Il avait perdu la notion du temps, sa concentration entièrement absorbée par la décompilation des modules de base du logiciel de Tarius. Lorsqu'il trouva enfin celui qui exploitait une faille du protocole de sécurité de son implant, il se leva d'un bond de son siège mais son cri s'étrangla dans sa gorge en voyant qu'il n'était plus dans son bureau, ni même dans son appartement. Il flottait dans un espace gigantesque, d'une blancheur parfaite. Lyd vit qu'il était au centre d'un cube, car l'éclairage qui semblait émaner de son propre corps laissait de l'ombre dans les coins. Le seul repère était un point rouge droit devant lui. Il en vit un autre sur sa droite, ainsi que sur sa gauche. Son intuition lui dit qu'il y avait également des points au-dessus, derrière et sous lui, ce qu'il confirma rapidement. Il se sentait étrangement calme au vu de la situation, comprenant qu'il avait déclenché un piège dans le code et s'était retrouvé plongé dans cet espace virtuel par son implant.

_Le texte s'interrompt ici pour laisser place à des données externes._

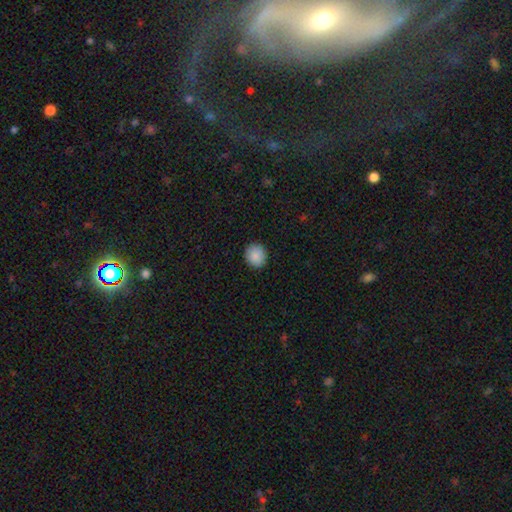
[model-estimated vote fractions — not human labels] A smooth galaxy with no disk features (89%) that is round (86%). Merging: none (92%).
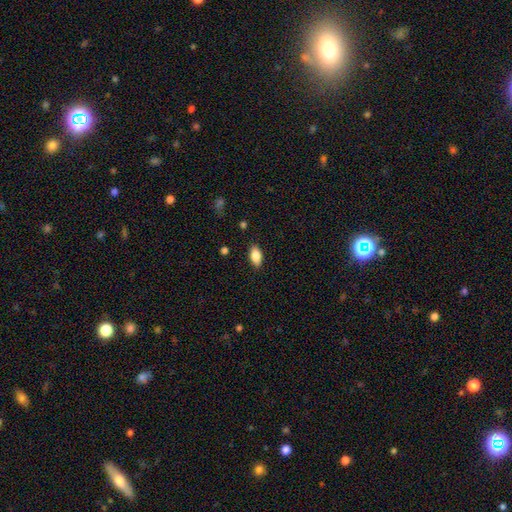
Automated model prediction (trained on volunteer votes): Smooth or featured? Predicted: smooth (p=0.86). How rounded? Predicted: in between (p=0.92). Merging? Predicted: none (p=0.87).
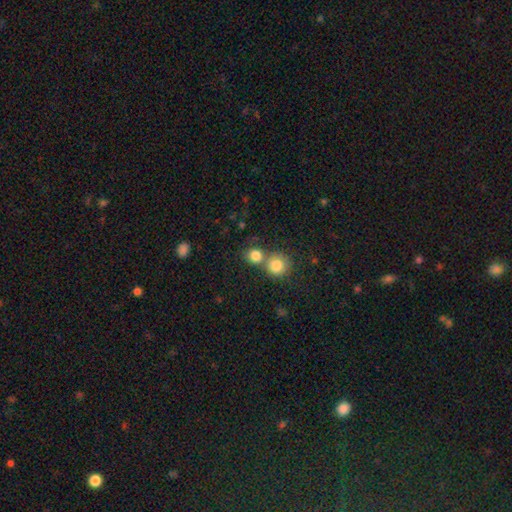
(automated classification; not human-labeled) This appears to be a smooth galaxy with no disk features (83%) that is round (83%). Merging: none (47%).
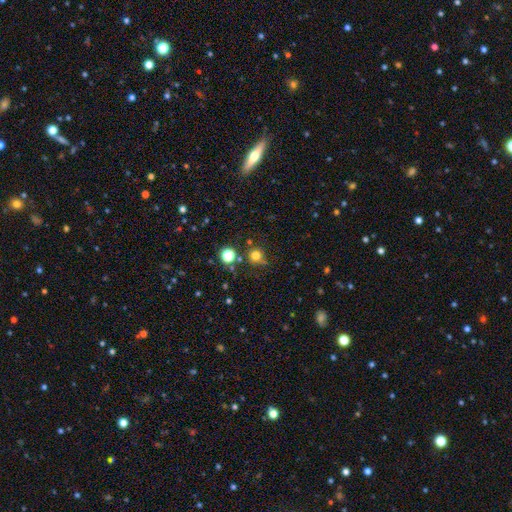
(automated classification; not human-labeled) A smooth galaxy with no disk features (74%) that is round (91%). Merging: none (72%).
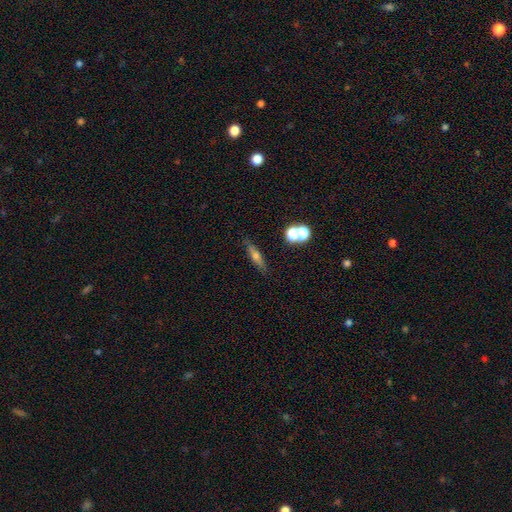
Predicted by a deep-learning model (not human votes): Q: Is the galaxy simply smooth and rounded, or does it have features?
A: featured or disk — 45%.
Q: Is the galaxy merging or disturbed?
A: none — 81%.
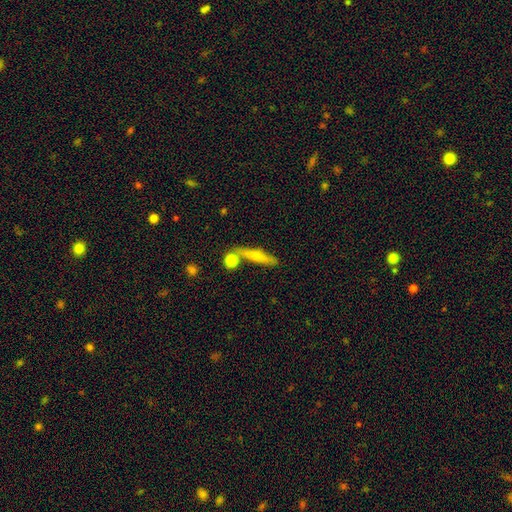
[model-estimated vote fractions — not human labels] smooth 59%, featured or disk 33%, star or artifact 7%. Down the decision tree: how rounded — cigar-shaped (82%); merging — none (68%).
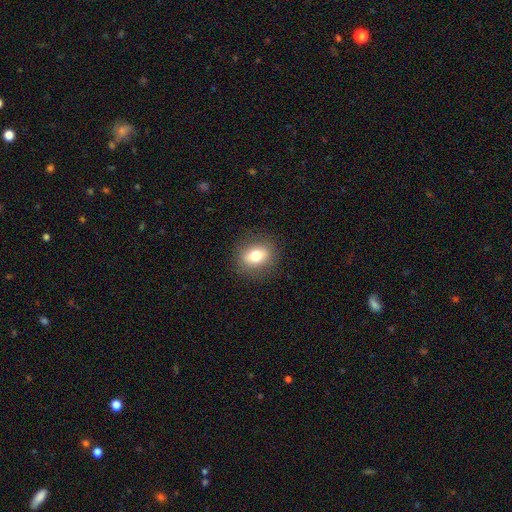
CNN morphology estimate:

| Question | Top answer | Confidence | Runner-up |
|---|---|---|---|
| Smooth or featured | smooth | 71% | featured or disk (19%) |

C'est alors que, dans un grincement atroce, les points rouges commencèrent simultanément à se rapprocher de lui : il vit qu'il s'agissait de piques acérées de plusieurs mètres de long. Il fut submergé d'adrénaline mais totalement immobilisé, son corps refusant d'obéir à son esprit sous le joug du programme de rançon. Paralysé et empli d'une terreur abjecte, il crut qu'il allait devenir fou en voyant les piques qui n'étaient plus qu'à quelques mètres de lui.
Un bouton bleu apparut devant ses yeux, avec l'inscription "Payer".